WHAT DIFFERENCE DOES IT MAKE?
I remember being told the story of the Dutch boy who saved his town by putting his finger in the leaking dyke. Peter Miller, in Encyclopedia Mythica summarizes the story like this:
“Dutch legend has it that there was a small boy who upon passing a dyke on his way to school noticed a slight leak as the sea trickled in through a small hole. Even knowing that he would be in trouble if he were to be late for school, the boy poked his finger into the hole and stemmed the flow of water. Sometime later a passerby saw him and went to get help. This came in the form of other men who were able to complete repairs on the dyke and seal up the leak.
This story is told to children to teach them that if they act quickly and in time, even with their limited strength and resources, disasters can be averted. The Little Dutch Boy using his finger to stop the flow of water is an illustration of self-sacrifice. A physical lesson is also taught: a small trickle of water soon becomes a stream and the stream a torrent and the torrent a flood sweeping all before it… “
Individuals sometimes question if what they do really makes a difference. The problems of the world are so large, and our resources are so small. But we can make a difference. We sometimes hear that sponsoring a child overseas will only cost us pennies a day, but that it will provide nutrition and education to those who otherwise lack. The money we give, the time we volunteer, the encouragement we give go a long way in changing people’s lives. Even giving up what we spend for a cup of coffee every day can change lives!

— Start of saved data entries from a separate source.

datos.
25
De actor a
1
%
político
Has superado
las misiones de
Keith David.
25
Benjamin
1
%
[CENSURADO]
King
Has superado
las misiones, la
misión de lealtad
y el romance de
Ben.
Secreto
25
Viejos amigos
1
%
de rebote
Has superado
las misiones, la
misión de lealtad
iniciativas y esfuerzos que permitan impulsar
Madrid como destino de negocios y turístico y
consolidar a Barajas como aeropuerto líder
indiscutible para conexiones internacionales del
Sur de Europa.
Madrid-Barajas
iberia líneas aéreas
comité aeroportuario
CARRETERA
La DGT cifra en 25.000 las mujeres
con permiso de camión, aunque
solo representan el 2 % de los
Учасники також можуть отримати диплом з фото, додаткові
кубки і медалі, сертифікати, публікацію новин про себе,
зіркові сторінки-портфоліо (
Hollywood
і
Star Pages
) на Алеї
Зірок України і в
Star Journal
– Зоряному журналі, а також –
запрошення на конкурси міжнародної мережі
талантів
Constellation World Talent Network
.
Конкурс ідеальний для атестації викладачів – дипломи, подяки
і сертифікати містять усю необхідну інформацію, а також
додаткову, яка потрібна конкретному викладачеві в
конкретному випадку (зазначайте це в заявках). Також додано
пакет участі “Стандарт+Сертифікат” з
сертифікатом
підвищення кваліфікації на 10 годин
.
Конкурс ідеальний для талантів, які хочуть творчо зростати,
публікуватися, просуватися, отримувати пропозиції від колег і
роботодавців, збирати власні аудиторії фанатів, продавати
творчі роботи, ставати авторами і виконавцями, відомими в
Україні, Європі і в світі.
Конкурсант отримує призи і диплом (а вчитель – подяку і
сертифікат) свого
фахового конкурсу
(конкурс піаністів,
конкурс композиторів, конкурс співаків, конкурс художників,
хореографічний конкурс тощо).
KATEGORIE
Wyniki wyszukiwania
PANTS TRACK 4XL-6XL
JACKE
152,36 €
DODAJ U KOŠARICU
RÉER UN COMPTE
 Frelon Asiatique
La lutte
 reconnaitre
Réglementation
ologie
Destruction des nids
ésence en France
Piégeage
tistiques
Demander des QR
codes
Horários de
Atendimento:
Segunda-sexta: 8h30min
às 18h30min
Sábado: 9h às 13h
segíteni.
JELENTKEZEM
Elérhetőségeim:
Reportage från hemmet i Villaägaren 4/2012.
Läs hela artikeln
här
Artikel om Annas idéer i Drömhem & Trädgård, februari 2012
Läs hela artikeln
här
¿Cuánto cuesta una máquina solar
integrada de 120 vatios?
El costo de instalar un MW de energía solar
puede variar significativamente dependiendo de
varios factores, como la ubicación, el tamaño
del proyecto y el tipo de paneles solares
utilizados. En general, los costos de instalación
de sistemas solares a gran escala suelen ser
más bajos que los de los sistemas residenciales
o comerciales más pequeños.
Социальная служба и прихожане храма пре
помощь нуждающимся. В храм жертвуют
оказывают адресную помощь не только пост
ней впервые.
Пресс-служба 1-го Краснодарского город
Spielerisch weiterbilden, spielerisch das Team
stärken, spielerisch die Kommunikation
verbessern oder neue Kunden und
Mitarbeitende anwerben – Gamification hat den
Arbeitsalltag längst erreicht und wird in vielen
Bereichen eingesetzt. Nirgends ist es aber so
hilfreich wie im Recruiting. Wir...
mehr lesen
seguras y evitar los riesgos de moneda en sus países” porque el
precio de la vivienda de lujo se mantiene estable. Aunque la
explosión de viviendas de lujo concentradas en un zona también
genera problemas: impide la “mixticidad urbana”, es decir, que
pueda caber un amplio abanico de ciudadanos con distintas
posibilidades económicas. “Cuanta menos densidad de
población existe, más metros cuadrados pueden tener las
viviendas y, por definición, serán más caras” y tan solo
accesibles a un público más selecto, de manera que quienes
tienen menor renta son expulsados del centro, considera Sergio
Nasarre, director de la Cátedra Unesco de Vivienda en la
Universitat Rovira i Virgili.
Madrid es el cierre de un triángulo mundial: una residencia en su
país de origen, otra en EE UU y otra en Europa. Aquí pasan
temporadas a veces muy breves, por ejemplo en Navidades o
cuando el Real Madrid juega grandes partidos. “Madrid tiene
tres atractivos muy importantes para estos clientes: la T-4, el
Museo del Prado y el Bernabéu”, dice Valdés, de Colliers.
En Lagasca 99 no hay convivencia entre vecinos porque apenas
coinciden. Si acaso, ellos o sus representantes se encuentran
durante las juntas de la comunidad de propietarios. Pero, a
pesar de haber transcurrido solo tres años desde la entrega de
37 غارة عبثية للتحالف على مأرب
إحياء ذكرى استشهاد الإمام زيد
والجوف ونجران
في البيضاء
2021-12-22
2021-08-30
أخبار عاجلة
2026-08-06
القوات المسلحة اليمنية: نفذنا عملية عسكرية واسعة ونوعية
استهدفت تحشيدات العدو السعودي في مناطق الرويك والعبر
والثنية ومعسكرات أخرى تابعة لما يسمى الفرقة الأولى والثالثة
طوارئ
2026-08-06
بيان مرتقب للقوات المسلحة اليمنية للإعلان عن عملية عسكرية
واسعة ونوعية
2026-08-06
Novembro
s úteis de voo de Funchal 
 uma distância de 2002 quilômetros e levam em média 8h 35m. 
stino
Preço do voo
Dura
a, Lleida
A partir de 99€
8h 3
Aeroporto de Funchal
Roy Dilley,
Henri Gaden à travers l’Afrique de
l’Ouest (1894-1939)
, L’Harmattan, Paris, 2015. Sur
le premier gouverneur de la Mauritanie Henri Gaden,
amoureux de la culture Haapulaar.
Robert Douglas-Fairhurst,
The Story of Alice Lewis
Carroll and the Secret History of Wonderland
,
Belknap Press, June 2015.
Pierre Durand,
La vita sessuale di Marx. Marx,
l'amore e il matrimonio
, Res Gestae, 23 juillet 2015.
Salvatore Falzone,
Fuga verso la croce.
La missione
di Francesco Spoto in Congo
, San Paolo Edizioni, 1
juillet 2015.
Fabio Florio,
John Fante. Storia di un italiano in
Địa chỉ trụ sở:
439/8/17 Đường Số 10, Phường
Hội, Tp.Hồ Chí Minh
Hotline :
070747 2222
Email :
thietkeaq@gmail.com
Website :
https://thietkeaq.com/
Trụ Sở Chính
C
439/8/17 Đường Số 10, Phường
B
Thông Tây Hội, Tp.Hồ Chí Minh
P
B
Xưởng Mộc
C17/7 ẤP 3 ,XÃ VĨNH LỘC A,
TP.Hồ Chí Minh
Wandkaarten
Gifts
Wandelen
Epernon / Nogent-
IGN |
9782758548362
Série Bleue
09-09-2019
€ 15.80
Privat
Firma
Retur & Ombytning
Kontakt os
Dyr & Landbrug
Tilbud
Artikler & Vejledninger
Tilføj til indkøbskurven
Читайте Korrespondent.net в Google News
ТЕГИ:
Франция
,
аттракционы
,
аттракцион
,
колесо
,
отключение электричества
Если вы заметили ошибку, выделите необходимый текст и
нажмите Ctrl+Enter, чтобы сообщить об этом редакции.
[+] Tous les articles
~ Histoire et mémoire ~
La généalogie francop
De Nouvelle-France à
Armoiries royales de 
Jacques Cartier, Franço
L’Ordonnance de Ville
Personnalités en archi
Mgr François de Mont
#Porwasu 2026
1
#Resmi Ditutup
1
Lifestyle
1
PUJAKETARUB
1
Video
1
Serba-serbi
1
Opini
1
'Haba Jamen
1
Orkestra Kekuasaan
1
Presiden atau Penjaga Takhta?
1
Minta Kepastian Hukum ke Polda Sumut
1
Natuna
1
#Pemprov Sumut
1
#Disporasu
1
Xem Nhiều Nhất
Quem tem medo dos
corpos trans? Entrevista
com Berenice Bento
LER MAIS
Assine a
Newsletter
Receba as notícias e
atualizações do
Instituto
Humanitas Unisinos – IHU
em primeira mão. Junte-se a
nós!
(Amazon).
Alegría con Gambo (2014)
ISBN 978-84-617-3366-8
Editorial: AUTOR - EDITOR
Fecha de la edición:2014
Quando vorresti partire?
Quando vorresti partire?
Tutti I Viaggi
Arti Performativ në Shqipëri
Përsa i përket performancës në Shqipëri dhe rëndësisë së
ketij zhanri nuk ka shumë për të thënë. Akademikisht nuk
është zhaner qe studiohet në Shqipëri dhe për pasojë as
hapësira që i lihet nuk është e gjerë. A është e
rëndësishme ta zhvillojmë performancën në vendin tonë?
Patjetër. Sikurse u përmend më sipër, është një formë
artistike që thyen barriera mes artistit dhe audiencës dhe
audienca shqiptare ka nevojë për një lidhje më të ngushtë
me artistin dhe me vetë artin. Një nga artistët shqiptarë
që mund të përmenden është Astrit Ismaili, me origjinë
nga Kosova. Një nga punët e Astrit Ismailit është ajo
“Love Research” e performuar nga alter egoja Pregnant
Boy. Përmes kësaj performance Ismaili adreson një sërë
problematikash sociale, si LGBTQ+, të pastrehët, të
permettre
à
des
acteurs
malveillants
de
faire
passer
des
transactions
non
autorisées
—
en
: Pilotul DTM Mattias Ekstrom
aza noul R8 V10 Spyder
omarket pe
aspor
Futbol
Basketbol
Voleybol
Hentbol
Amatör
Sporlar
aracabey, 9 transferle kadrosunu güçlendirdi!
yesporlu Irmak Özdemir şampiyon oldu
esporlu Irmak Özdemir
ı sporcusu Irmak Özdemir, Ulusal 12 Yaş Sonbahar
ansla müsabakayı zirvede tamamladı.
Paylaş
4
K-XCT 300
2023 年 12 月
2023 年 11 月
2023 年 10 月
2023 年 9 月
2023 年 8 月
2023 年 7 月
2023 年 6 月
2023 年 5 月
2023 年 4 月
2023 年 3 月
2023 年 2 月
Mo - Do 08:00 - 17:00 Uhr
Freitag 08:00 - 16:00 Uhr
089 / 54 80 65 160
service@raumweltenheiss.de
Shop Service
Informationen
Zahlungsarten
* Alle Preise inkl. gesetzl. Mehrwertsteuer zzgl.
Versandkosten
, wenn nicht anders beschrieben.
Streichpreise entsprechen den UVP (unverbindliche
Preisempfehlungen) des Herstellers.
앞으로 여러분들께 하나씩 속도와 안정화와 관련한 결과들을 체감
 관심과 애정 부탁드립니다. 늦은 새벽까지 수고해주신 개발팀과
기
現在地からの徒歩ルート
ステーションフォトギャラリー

Jesus mentioned the importance of our little efforts making a difference to Him. He told the parable of the sheep and the goats. They were separated, and the goats were chastised, and the sheep praised. Matthew 25 records Jesus words:
34 “Then the King will say to those on his right, ‘Come, you who are blessed by my Father; take your inheritance, the kingdom prepared for you since the creation of the world. 35 For I was hungry and you gave me something to eat, I was thirsty and you gave me something to drink, I was a stranger and you invited me in, 36 I needed clothes and you clothed me, I was sick and you looked after me, I was in prison and you came to visit me.’
I’m reminded that our giving should not be for recognition. In the parable those being honored didn’t keep track of the good they had done. Matthew continued:
37 “Then the righteous will answer him, ‘Lord, when did we see you hungry and feed you, or thirsty and give you something to drink? 38 When did we see you a stranger and invite you in, or needing clothes and clothe you? 39 When did we see you sick or in prison and go to visit you?’
40 “The King will reply, ‘Truly I tell you, whatever you did for one of the least of these brothers and sisters of mine, you did for me.’
Soon we will be pausing to celebrate Thanksgiving. Let’s take time to count our blessings, and then make sure that our lives are a blessing to others.